Value Research caught up with Yogesh Patil, Fund Manager, LIC MF Multicap Fund to learn more about its stock selection process, sectors it is avoiding and its cash position.
In a bearish market, you have contained downside well. How did you manage to do it?
The primary reason for our outperformance over the past one year (since I joined LIC Mutual Fund) is better stock selection and following a disciplined approach aligned with the house investment framework.
What are your stock-selection criteria?
We follow a bottom-up approach in all our schemes. We have a clearly articulated investment framework. We prefer businesses that have good promoters, are scalable, and have a clear competitive advantage and capital efficiency. This is where wealth gets created over the long term. Having selected such businesses, we try to avoid overpaying for the same.
While we do track macro variables, being bottom-up investors, we find individual investment ideas of much more relevance rather than macro variables. On the macroeconomic side, a blip for a quarter or two is something investors need not react to on an immediate basis.
However, one needs to be cautious with respect to a change in trend or long-term direction.
When do you sell a stock? Which stocks would you stay away from?
As indicated in our investment framework, when we see businesses faltering on any of
our filters/parameters or current valuations capturing the long-term growth potential, we
accordingly reduce our exposure to the stock. While we refrain from discussing stock-specific exits, we typically stay away from stocks which do not fit in our investment framework. Sectors which we are currently avoiding include telecom, real estate, capital goods, sugar, to name a few.
You have about 10 per cent cash in your portfolio. How do you see that?

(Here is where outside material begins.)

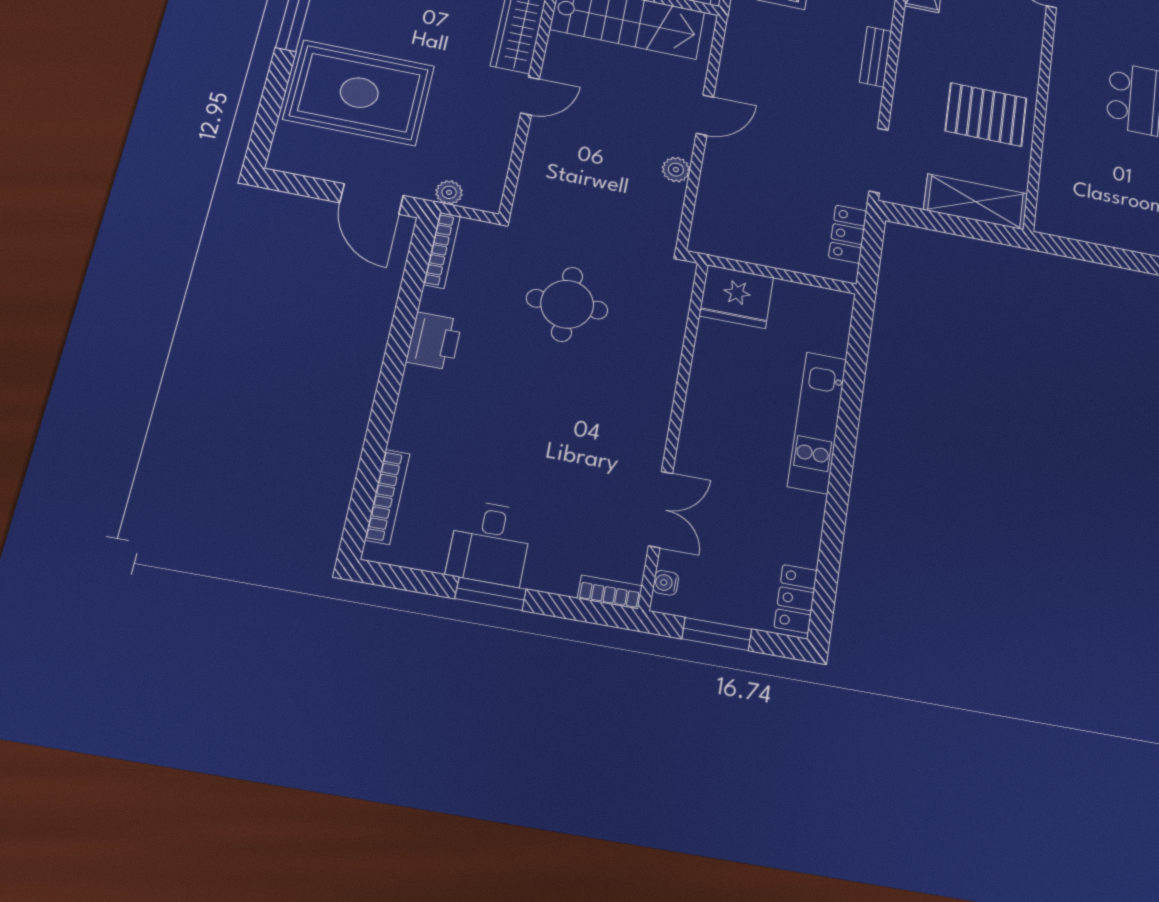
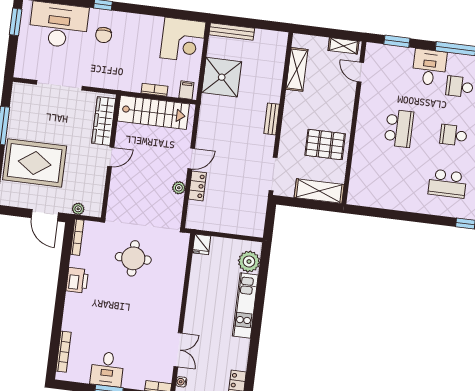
locker: (848, 234) -> (197, 186), moved, turned 180
fridge: (736, 297) -> (202, 244), width x0.53, depth x0.75
plant: (826, 331) -> (249, 262), added

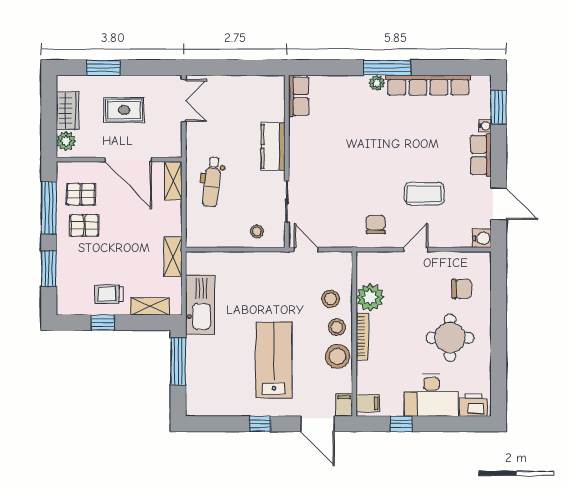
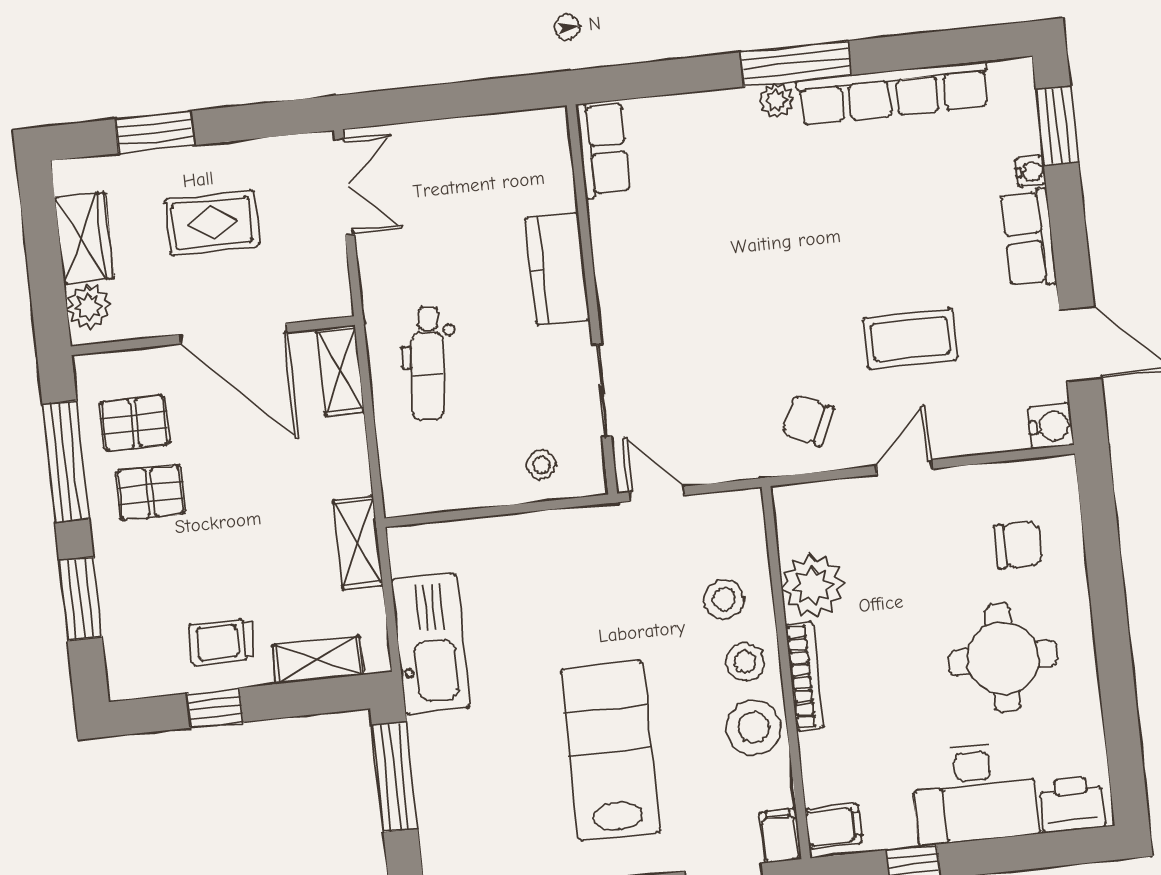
chair: (376, 224) -> (808, 420), turned -65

The markets have been very volatile in the past few months. A higher cash allocation allows the portfolio to have a cushion in times of volatility. Furthermore, this also helps us to grab opportunities when earnings continue to grow.
With a fall in mid and small caps, are you planning to raise your mid- and small-cap allocations?
In the last few months, we have seen a significant price correction in mid as well as small caps. We look to invest in companies having strong balance sheets and whose earning power is intact, even if the immediate earnings are getting impacted. Finally, if the companies fit in our framework, we can look to increasing our allocation.
What view do you take of beaten-down sectors like PSU banks, NBFCs, auto and telecom?
We believe some PSU banks and select NBFCs will take some time to stabilise. There is too much pessimism built around auto, given multiple regulatory changes coupled with a weak consumer demand.
How is your portfolio positioned for the next bull run and for the next slump in the market?
Markets are never easy. We do not predict and change our portfolio strategy based on the vagaries of the market. We stick to our investment process of identifying good businesses with scalable business models.